Rise is my uniquely hand-crafted butterfly by Callen Schaub, who started the Butterfly Project after a 7-year-old girl reached out to ask if he’d create a butterfly for her father’s grave. Her dad, a collector in Germany, had previously discovered one of Callen’s roadside-created paintings – a piece that found its way to him before he passed.
The Butterfly Project is Callen’s gift to the world: anyone can claim a butterfly – no cost, even free shipping – under one condition: you have to give your butterfly a name and share a little backstory. Feel free to check it out, and find one of your own too:
https://butterflyprojectphasethree.com/
When my brother told me about the Butterfly Project, I immediately claimed one of the available butterflies and named it Rise (naturally while I was in the crux of my obsession with the Artemis II moon mission, so partially inspired by the astronauts’ space plushie).
When the butterfly made it into my mailbox, I was immediately met with a smile.

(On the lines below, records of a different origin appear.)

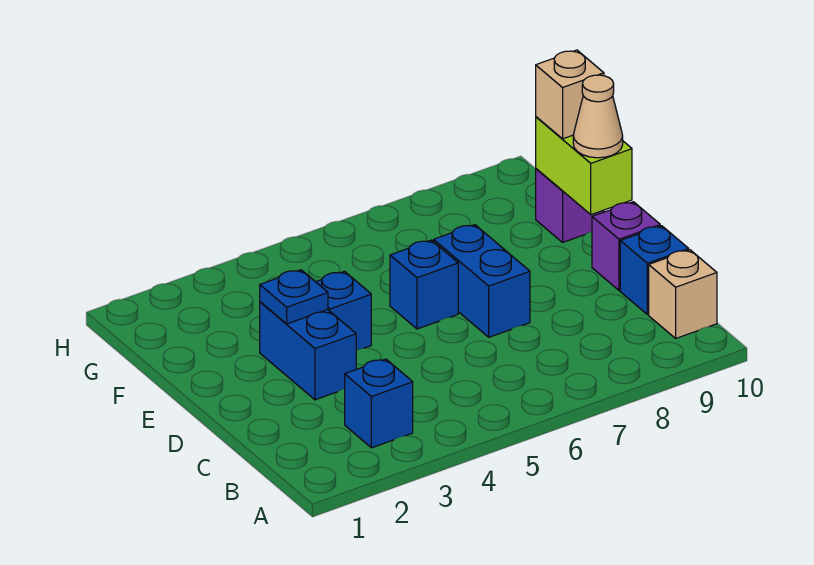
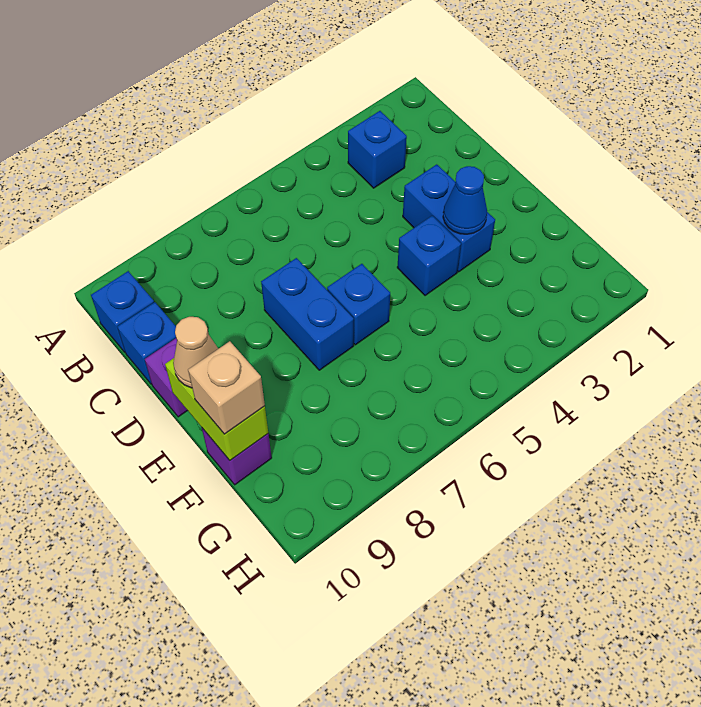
tan 1x1 brick [649,250,717,338] -> blue 1x1 brick [91,271,154,352]
blue 1x1 plate [260,270,328,324] -> blue 1x1 cone [443,166,487,234]

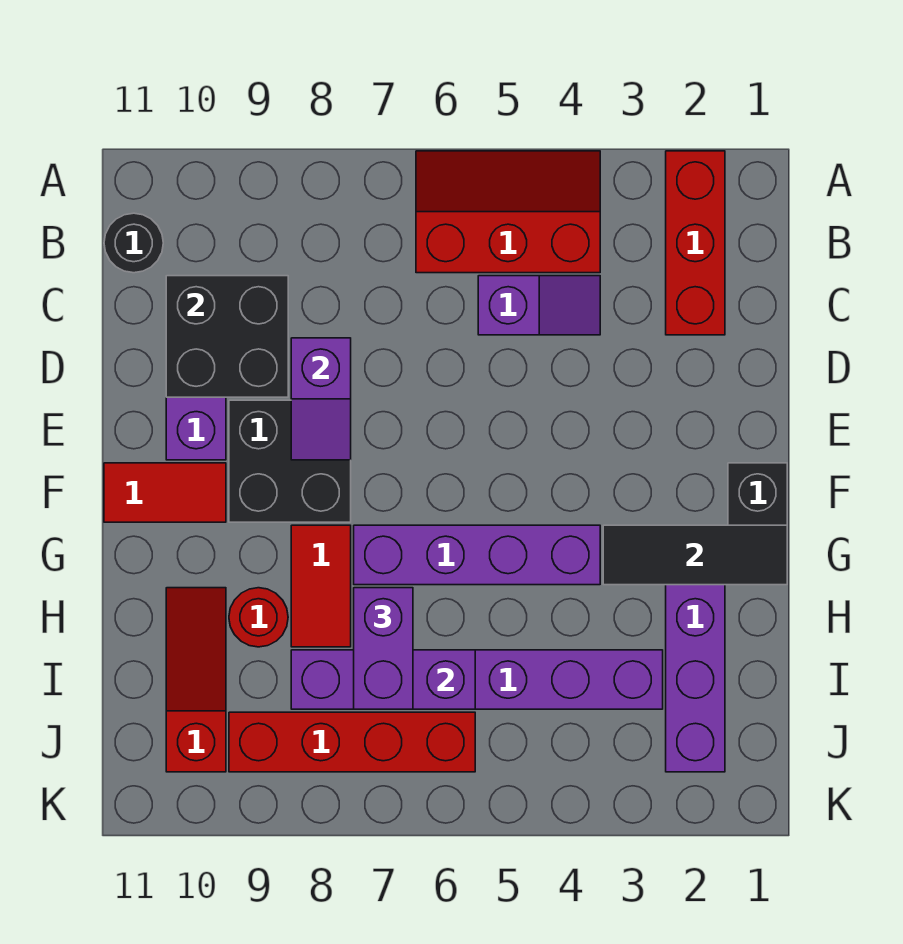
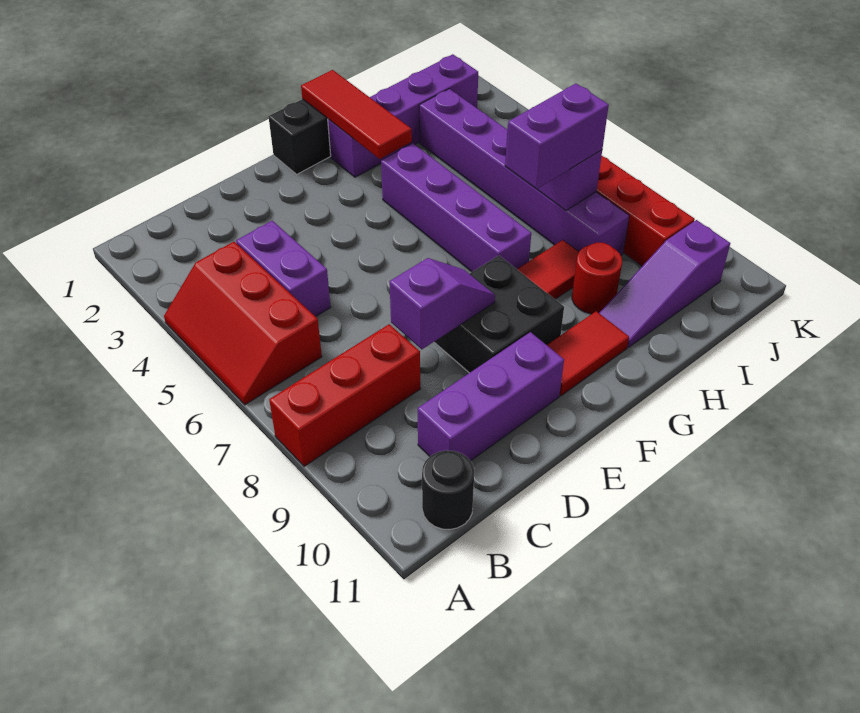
red 1x3 brick [666,151,725,335] -> red 1x3 brick moved to [269,324,420,466]
purple 1x2 slope [478,276,600,335] -> purple 1x2 brick [236,221,331,317]
black 2x2 brick [166,276,288,397] -> none
red 1x2 tile [104,463,226,522] -> red 1x2 tile turned to [547,311,629,396]
black 1x3 tile [603,525,787,585] -> red 1x3 tile [301,70,412,159]
red 1x3 slope [166,588,226,772] -> purple 1x3 slope [599,220,730,347]

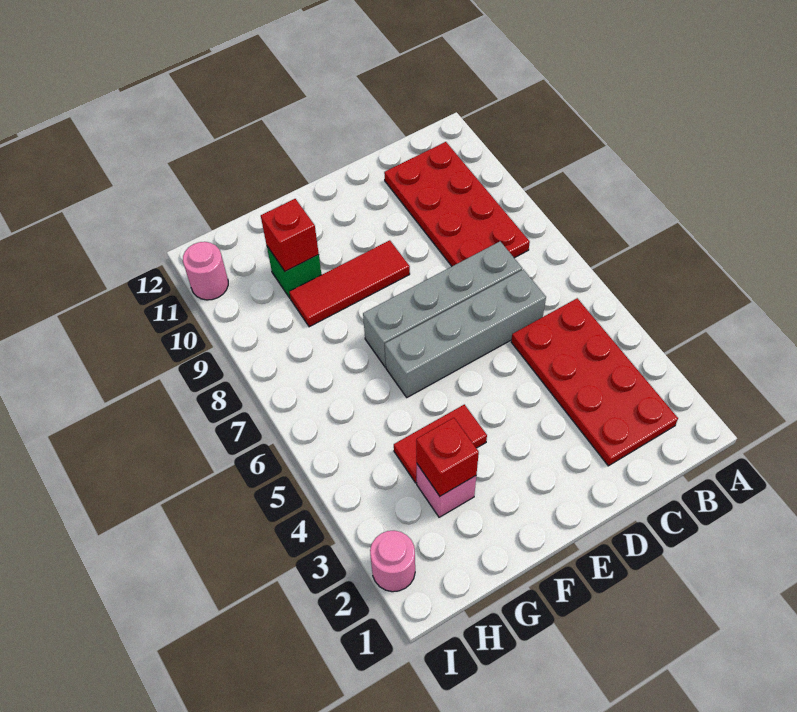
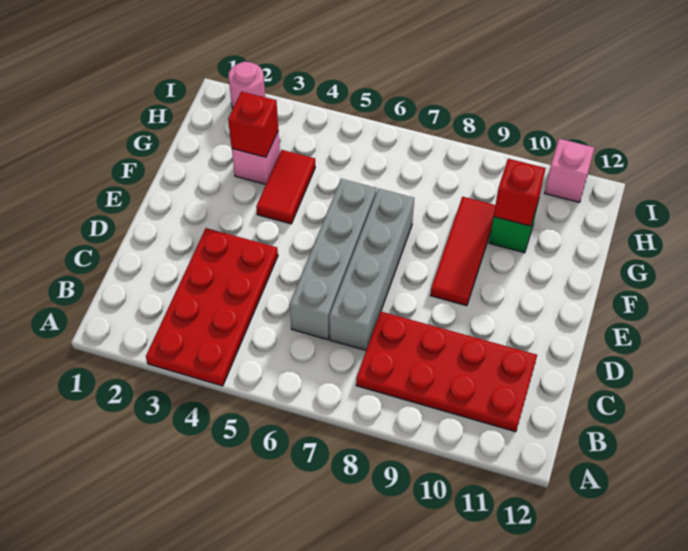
red 2x4 plate [511,298,678,466] -> red 2x4 plate turned to [146,228,278,386]
pink 1x1 round brick [183,242,228,300] -> pink 1x1 brick [545,139,594,202]

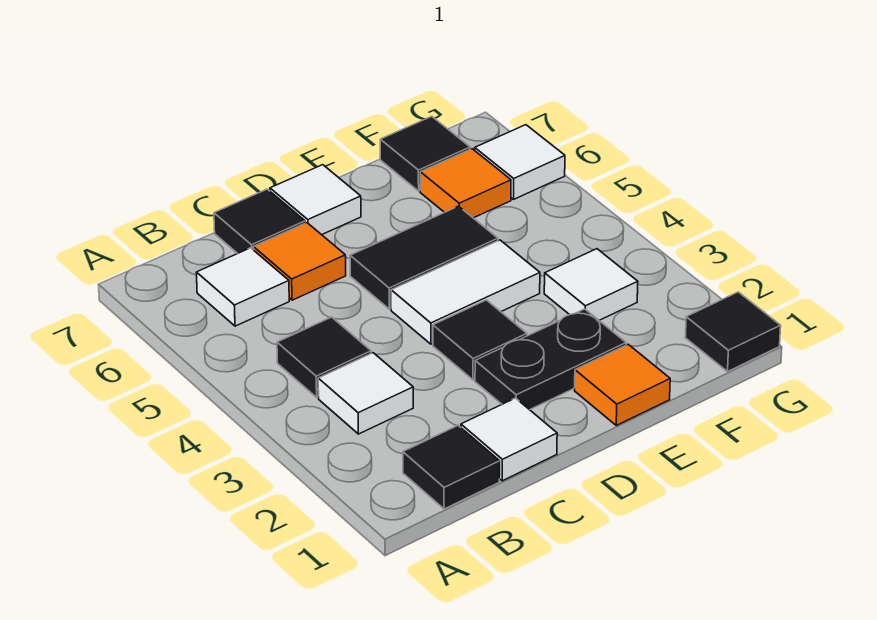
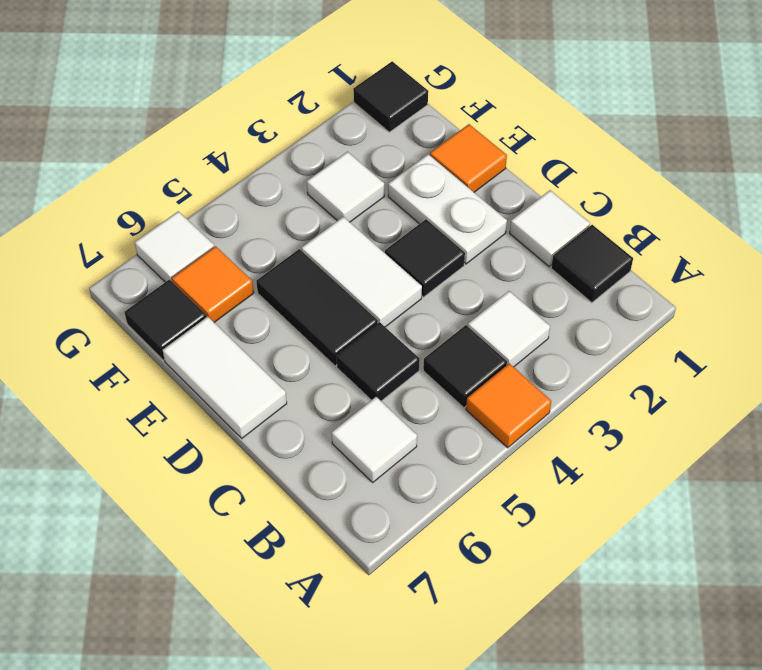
orange 1x1 tile [253,223,346,300] -> orange 1x1 tile moved to [466,363,551,448]
black 1x1 tile [214,189,305,254] -> black 1x1 tile moved to [337,322,420,401]
black 1x2 plate [475,309,626,410] -> white 1x2 plate [388,154,507,264]
white 1x1 tile [270,165,361,235] -> white 1x2 tile [163,317,287,438]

Something about it also indirectly makes me feel closer to my brother, who’s 4,000 miles away most days.
While I’m still figuring out the perfect placement for Rise around my apartment, getting Rise mirrored and permanently stamped on me felt right. It took nearly two hours to find the perfect placement on my arm, but we got there (my go-to tattoo artist Clover is the best).
So everyone, meet Rise, and read about what Rise means to me:
The butterfly makes me think about rising, but not in a big, dramatic way. More in the quiet, ongoing way we keep coming back to ourselves.
I’ve been stuck on this idea of “moon joy” from the Artemis II, how something so complex and historic was carried with so much lightness and curiosity. It reminded me that even when things are hard, they don’t always have to feel heavy all the time.
I think about that in my own life: navigating a bipolar diagnosis, figuring out how to exist more fully in my queerness, moving through heartbreak. None of that is unique, and I actually find comfort in that. We’re all kind of in it, in different ways.
So this butterfly isn’t just about transformation to me; it’s about staying in motion. Even when things feel small or messy or not that serious, you’re still becoming something.
And maybe the point isn’t to force meaning onto it all, but to meet it with a little more curiosity… and a little more lightness when we can.